Diverse Dorf-Probleme diskutiert

Auch wenn der Besuch um einiges grösser war als beim ersten Mal, hat es bei der Beteiligung am Sarmenstorfer Gemeinderats-Stammtisch immer noch viel Luft nach oben.

Austausch mit dem Bürger: Zweite Auflage von «Gemeinderat am Stammtisch» in Sarmenstorf. Foto: Alexander Studer
Austausch mit dem Bürger: Zweite Auflage von «Gemeinderat am Stammtisch» in Sarmenstorf. Foto: Alexander Studer

Zum zweiten Mal hatten die Sarmenstorfer Gelegenheit, mit dem Gemeinderat über verschiedene Anliegen, Probleme und andere Themen, die ihnen wichtig erschienen, im Restaurant Post zu diskutieren. Gemeindeammann Bruno Winkler und seine Ratskollegen Lucia Ambühl, Meinrad Baur und Matthias Baur beantworteten die Fragen und gaben einen Ausblick auf die weitere Entwicklung der Gemeinde.

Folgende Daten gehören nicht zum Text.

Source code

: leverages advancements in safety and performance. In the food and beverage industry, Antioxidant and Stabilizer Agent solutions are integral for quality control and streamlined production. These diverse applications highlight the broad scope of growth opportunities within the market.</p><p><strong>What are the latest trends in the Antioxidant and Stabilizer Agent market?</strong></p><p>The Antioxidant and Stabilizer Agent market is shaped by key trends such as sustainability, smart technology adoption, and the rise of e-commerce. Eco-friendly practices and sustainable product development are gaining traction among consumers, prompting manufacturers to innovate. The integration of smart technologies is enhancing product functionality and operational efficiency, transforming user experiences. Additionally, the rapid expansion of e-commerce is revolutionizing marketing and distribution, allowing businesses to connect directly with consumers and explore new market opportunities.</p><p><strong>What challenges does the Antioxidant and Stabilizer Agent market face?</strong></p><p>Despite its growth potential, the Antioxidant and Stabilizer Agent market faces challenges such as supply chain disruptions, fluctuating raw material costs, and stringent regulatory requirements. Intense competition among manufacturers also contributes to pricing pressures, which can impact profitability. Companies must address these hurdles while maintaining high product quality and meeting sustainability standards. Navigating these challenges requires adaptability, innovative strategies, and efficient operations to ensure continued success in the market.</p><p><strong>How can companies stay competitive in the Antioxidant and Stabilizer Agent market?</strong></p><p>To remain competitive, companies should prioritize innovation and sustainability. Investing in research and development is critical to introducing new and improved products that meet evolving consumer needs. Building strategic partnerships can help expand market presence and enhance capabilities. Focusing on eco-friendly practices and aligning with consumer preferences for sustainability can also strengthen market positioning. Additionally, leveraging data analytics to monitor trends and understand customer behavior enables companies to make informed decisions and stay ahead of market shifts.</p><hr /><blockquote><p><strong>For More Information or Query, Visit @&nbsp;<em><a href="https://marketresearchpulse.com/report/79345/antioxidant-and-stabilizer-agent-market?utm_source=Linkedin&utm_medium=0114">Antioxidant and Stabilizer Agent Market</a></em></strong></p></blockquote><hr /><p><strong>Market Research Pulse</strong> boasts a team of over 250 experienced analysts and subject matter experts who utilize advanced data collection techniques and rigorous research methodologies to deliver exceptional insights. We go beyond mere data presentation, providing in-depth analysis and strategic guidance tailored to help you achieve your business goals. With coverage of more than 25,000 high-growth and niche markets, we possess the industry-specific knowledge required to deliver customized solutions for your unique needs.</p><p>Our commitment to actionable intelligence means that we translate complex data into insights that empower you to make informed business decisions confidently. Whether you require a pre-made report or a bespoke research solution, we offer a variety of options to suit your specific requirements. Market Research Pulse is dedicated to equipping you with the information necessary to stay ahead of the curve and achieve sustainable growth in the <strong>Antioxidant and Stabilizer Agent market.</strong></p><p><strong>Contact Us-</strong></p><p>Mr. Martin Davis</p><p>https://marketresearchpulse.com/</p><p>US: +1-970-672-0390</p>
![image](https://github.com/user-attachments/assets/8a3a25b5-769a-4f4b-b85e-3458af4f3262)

Dass der Schulstandort der Bez ein wichtiges Thema sein würde, versteht sich von selbst. Leider konnten die Räte noch keine abschliessende Antwort auf diese Frage geben. Der Entscheid des Kantons soll aber noch im Oktober fallen. Welches die Auswirkungen einer negativen Antwort sein würden, darüber konnte und wollte man sich nicht festlegen.

Ebenso war die Verbindungstrasse Rügel ein Thema. Seite Sarmenstorf sei man im Zeitplan, die Verzögerung liegt bei der Gemeinde Seengen. Ob eine fristgerechte Öffnung möglich sei, wird zum jetzigen Zeitpunkt als fraglich angesehen. Betont wurde, dass das Lastwagenverbot über den Rügel bestehen bleibt.

Steuerfuss geht auf 97 Prozent

Der Gemeinderat beantragt, den Steuerfuss auf 97 Prozent zu senken. Zudem wird das Gemeindehaus umgebaut. Die Kosten für die Isolation, die Hülle und neue Büroräume belaufen sich auf rund 740000 Franken. Dies ist unter anderem vonnöten, da Sarmenstorf die Finanzen und Steuern von Uezwil übernimmt.

Die Parkplatzproblematik wird an der Wintergemeinde diskutiert. Dass die Situation nicht zufriedenstellend ist, ist kein Geheimnis. Vorschläge und Ideen zur Verbesserung bei der Kirche, beim Fussballplatz und auch beim Lindenplatz werden an der Wintergemeinde den Einwohnern aufgezeigt.

Keine Parkplätze mehr unter den Linden war ganz klar die Meinung der Behörde. In diesem Zusammenhang wird auch die Verbesserung der Marktstrasse zwischen Kreisel und Kirche erwähnt. Die Sanierungen der Leitungen Wasser, Abwasser werden ein Thema in der nächsten Amtsperiode sein.

In einer lockeren Atmosphäre fand dieser zweite Anlass statt und man erhofft sich in Zukunft noch ein paar Besucher mehr.